> [SUPPLIED MATERIAL]
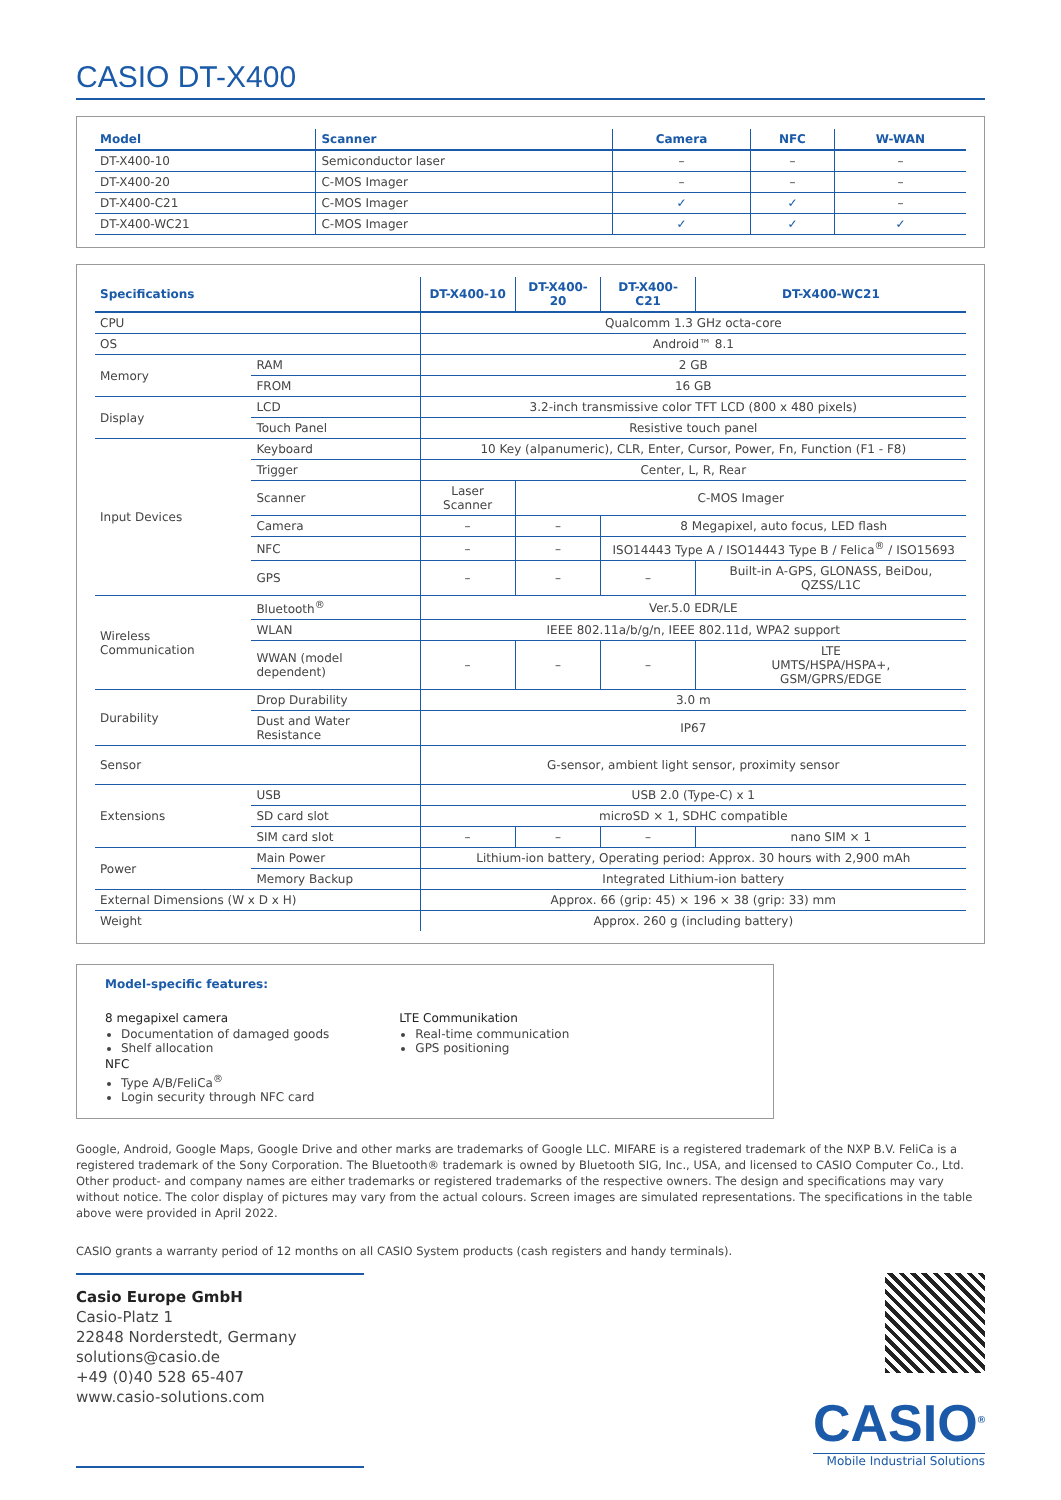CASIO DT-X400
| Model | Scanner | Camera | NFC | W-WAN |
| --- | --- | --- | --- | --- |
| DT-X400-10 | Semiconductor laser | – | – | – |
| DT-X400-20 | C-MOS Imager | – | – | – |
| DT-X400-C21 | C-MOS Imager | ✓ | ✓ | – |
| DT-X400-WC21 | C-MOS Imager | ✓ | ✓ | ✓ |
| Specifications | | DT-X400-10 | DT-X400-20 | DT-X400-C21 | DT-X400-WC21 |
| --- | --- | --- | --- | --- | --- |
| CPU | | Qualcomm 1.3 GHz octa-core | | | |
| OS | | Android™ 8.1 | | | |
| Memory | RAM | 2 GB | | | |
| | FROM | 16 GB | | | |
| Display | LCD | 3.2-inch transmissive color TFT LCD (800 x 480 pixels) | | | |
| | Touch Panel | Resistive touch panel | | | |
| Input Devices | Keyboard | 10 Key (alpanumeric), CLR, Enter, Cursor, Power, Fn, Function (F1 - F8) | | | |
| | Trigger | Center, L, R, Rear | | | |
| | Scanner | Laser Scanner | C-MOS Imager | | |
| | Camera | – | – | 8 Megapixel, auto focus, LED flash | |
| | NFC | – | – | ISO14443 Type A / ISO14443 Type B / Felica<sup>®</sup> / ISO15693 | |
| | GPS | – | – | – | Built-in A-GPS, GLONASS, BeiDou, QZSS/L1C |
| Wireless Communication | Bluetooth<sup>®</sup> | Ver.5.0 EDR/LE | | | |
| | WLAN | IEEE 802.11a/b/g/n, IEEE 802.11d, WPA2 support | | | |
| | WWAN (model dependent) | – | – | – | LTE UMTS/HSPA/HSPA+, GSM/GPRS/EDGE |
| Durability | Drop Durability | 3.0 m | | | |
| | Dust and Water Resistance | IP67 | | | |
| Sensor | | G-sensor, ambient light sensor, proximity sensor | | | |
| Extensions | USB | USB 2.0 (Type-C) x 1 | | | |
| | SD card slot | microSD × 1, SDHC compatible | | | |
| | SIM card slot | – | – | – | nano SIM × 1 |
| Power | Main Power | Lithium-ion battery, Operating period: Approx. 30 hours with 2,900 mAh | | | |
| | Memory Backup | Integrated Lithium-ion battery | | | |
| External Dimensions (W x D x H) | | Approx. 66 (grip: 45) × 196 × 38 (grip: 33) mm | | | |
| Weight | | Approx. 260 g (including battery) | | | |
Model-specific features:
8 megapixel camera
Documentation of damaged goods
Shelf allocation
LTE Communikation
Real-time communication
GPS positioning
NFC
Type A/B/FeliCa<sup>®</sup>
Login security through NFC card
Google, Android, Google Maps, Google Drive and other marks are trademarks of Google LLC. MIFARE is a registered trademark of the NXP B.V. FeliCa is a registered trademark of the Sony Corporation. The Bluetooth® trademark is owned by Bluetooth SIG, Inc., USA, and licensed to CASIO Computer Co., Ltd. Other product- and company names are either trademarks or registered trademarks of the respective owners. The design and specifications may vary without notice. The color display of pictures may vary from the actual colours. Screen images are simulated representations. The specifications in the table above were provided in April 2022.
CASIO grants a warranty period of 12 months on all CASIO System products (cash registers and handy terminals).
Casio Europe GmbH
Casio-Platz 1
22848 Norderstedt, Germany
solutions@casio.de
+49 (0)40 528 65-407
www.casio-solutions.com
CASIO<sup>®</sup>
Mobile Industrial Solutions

> [PROBLEM] Keeping every character as it is, restate the lines above that run from the line with "Imager | – | – | – |" through the line with "Login security through NFC card", both included, and nothing else.

> [REPLY]
| DT-X400-20 | C-MOS Imager | – | – | – |
| DT-X400-C21 | C-MOS Imager | ✓ | ✓ | – |
| DT-X400-WC21 | C-MOS Imager | ✓ | ✓ | ✓ |
| Specifications | | DT-X400-10 | DT-X400-20 | DT-X400-C21 | DT-X400-WC21 |
| --- | --- | --- | --- | --- | --- |
| CPU | | Qualcomm 1.3 GHz octa-core | | | |
| OS | | Android™ 8.1 | | | |
| Memory | RAM | 2 GB | | | |
| | FROM | 16 GB | | | |
| Display | LCD | 3.2-inch transmissive color TFT LCD (800 x 480 pixels) | | | |
| | Touch Panel | Resistive touch panel | | | |
| Input Devices | Keyboard | 10 Key (alpanumeric), CLR, Enter, Cursor, Power, Fn, Function (F1 - F8) | | | |
| | Trigger | Center, L, R, Rear | | | |
| | Scanner | Laser Scanner | C-MOS Imager | | |
| | Camera | – | – | 8 Megapixel, auto focus, LED flash | |
| | NFC | – | – | ISO14443 Type A / ISO14443 Type B / Felica<sup>®</sup> / ISO15693 | |
| | GPS | – | – | – | Built-in A-GPS, GLONASS, BeiDou, QZSS/L1C |
| Wireless Communication | Bluetooth<sup>®</sup> | Ver.5.0 EDR/LE | | | |
| | WLAN | IEEE 802.11a/b/g/n, IEEE 802.11d, WPA2 support | | | |
| | WWAN (model dependent) | – | – | – | LTE UMTS/HSPA/HSPA+, GSM/GPRS/EDGE |
| Durability | Drop Durability | 3.0 m | | | |
| | Dust and Water Resistance | IP67 | | | |
| Sensor | | G-sensor, ambient light sensor, proximity sensor | | | |
| Extensions | USB | USB 2.0 (Type-C) x 1 | | | |
| | SD card slot | microSD × 1, SDHC compatible | | | |
| | SIM card slot | – | – | – | nano SIM × 1 |
| Power | Main Power | Lithium-ion battery, Operating period: Approx. 30 hours with 2,900 mAh | | | |
| | Memory Backup | Integrated Lithium-ion battery | | | |
| External Dimensions (W x D x H) | | Approx. 66 (grip: 45) × 196 × 38 (grip: 33) mm | | | |
| Weight | | Approx. 260 g (including battery) | | | |
Model-specific features:
8 megapixel camera
Documentation of damaged goods
Shelf allocation
LTE Communikation
Real-time communication
GPS positioning
NFC
Type A/B/FeliCa<sup>®</sup>
Login security through NFC card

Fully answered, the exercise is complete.